Lines from the one containing "Durchführungsverordnung (EU) Nr." through the last line of the records below are to be repeated exactly.

Extracted entries:
══════════
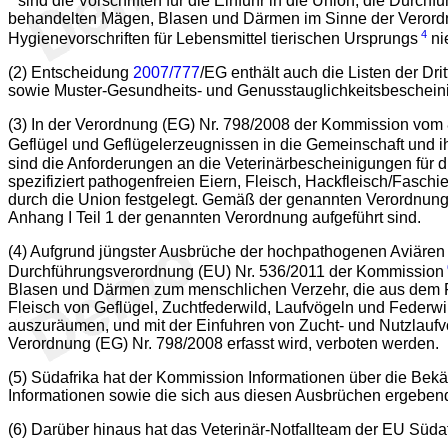
sind die Vorschriften für die Einfuhr in die Union, die Dur
behandelten Mägen, Blasen und Därmen im Sinne der Verord
4
Hygienevorschriften für Lebensmittel tierischen Ursprungs
ni
(2) Entscheidung
2007/777
/EG enthält auch die Listen der Dr
sowie Muster-Gesundheits- und Genusstauglichkeitsbescheinig
(3) In der Verordnung (EG) Nr. 798/2008 der Kommission vom 8
Geflügel und Geflügelerzeugnissen in die Gemeinschaft und i
sind die Anforderungen an die Veterinärbescheinigungen für d
spezifiziert pathogenfreien Eiern, Fleisch, Hackfleisch/Fasch
durch die Union festgelegt. Gemäß der genannten Verordnung 
Anhang I Teil 1 der genannten Verordnung aufgeführt sind.
(4) Aufgrund jüngster Ausbrüche der hochpathogenen Aviären 
Durchführungsverordnung (EU) Nr. 536/2011 der Kommission
Blasen und Därmen zum menschlichen Verzehr, die aus dem Fl
Fleisch von Geflügel, Zuchtfederwild, Laufvögeln und Federwi
auszuräumen, und mit der Einfuhren von Zucht- und Nutzlaufv
Verordnung (EG) Nr. 798/2008 erfasst wird, verboten werden.
(5) Südafrika hat der Kommission Informationen über die B
Informationen sowie die sich aus diesen Ausbrüchen ergebend
(6) Darüber hinaus hat das Veterinär-Notfallteam der EU Sü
══════════
Solution to this problem:
Durchführungsverordnung (EU) Nr. 536/2011 der Kommission
Blasen und Därmen zum menschlichen Verzehr, die aus dem Fl
Fleisch von Geflügel, Zuchtfederwild, Laufvögeln und Federwi
auszuräumen, und mit der Einfuhren von Zucht- und Nutzlaufv
Verordnung (EG) Nr. 798/2008 erfasst wird, verboten werden.
(5) Südafrika hat der Kommission Informationen über die B
Informationen sowie die sich aus diesen Ausbrüchen ergebend
(6) Darüber hinaus hat das Veterinär-Notfallteam der EU Sü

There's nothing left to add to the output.